-- BEGIN ARTICLE --

If I had a dollar for every time someone has asked me at a wedding reception or a coffeehouse gig if I play fiddle or violin, I could quit my day job and spend more time playing my – well, violin or fiddle. I usually answer, “They’re really the same instrument, just different kinds of music.” You know: violin is for classical and jazz while fiddle is for folk, country, and bluegrass.

But is that really true? The cover of Strings magazine proclaims it is “for players of violin, viola, cello, bass, and fiddle” as if violin and fiddle are separate and distinct.

But what exactly is the difference? Since we know pretty well what a violin is, the question boils down to, “What is a fiddle?”

-- END ARTICLE --
-- BEGIN DATASET --

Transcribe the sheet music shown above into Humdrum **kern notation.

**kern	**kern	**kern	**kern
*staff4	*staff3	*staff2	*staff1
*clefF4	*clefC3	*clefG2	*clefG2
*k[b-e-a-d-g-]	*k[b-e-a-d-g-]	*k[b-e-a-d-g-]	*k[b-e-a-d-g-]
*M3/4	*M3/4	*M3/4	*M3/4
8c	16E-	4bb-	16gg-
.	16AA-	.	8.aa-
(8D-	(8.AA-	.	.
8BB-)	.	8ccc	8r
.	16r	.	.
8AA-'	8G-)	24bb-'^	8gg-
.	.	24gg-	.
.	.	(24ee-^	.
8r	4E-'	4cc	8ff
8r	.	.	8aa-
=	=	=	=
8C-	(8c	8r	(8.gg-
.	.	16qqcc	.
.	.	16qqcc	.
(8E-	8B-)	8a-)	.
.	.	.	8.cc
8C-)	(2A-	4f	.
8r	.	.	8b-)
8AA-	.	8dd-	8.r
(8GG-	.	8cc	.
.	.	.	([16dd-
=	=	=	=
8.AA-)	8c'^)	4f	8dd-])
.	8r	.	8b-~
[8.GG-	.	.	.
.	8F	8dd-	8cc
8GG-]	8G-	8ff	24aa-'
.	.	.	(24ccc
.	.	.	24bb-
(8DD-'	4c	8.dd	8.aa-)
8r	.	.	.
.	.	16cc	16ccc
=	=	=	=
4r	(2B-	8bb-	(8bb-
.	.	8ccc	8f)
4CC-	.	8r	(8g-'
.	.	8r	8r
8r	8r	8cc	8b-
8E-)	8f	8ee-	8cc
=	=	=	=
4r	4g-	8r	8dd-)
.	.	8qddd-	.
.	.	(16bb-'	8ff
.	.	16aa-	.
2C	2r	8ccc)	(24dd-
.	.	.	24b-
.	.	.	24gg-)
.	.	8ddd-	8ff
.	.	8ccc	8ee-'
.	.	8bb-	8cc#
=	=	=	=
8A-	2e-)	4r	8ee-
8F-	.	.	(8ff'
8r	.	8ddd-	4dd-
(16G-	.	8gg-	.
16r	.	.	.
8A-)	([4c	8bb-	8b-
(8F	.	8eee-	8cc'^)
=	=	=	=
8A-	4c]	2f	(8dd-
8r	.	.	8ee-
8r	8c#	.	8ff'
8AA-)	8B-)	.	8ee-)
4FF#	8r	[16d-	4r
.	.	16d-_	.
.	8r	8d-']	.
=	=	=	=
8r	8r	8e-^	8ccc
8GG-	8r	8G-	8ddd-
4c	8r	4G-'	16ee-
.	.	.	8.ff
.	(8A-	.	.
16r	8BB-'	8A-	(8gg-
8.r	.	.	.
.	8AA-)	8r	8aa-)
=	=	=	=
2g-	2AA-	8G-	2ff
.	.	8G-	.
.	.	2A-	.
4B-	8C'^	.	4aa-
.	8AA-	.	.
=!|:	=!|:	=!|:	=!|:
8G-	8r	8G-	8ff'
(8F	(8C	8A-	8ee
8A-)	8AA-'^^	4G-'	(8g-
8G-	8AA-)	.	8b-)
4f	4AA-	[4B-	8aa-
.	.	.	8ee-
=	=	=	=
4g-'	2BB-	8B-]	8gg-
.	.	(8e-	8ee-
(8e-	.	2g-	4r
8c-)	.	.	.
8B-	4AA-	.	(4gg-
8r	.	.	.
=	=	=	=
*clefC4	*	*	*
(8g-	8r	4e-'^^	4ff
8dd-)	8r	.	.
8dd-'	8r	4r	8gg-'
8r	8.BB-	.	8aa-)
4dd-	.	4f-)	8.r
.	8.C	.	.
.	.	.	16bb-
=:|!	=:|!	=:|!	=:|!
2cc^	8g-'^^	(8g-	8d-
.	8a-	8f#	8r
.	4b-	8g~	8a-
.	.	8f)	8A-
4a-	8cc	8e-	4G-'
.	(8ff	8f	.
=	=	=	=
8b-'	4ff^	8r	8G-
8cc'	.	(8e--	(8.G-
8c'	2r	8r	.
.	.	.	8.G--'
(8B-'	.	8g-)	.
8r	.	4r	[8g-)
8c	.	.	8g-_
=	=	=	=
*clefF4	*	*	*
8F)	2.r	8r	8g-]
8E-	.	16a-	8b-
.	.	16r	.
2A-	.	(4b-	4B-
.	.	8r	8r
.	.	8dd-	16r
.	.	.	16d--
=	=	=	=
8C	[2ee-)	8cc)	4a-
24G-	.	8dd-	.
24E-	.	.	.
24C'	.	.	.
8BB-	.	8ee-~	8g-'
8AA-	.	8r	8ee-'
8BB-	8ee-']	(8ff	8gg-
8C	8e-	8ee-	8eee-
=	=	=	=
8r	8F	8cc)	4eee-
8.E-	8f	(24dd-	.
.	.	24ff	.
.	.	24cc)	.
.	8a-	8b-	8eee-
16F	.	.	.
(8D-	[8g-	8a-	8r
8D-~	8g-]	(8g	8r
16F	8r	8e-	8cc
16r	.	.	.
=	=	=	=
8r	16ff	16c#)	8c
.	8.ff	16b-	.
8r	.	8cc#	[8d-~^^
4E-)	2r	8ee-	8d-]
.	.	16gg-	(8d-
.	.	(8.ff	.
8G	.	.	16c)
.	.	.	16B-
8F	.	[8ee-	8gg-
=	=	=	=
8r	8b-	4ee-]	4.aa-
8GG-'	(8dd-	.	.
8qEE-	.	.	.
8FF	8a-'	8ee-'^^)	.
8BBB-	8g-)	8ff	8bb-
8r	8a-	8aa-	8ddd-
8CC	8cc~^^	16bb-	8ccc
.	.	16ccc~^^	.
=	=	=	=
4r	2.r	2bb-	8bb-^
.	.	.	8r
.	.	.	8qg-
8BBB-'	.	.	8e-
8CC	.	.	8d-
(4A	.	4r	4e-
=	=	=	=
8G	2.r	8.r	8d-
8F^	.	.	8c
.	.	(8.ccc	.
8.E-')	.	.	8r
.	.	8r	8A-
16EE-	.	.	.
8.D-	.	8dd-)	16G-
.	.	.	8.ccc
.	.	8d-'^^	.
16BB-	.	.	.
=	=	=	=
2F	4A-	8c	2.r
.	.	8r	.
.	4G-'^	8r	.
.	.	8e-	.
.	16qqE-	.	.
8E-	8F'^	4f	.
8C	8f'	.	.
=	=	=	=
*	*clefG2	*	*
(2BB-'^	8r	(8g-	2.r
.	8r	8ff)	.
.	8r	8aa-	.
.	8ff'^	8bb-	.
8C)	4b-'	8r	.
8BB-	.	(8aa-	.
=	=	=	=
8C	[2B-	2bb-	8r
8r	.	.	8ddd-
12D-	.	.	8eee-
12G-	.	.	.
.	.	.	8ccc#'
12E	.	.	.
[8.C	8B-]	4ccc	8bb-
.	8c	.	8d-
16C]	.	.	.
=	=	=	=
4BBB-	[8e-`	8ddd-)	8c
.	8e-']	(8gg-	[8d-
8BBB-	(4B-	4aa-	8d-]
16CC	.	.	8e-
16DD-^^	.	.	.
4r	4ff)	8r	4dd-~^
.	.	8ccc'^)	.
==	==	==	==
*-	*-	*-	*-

-- END DATASET --

● **EXERCISE AIM**
Name every style of music mentioned in the text about the fiddle and the violin. The lines have nothing to do with the text about the fiddle and the violin.

● **WRITTEN SOLUTION**
Classical, jazz, folk, country, and bluegrass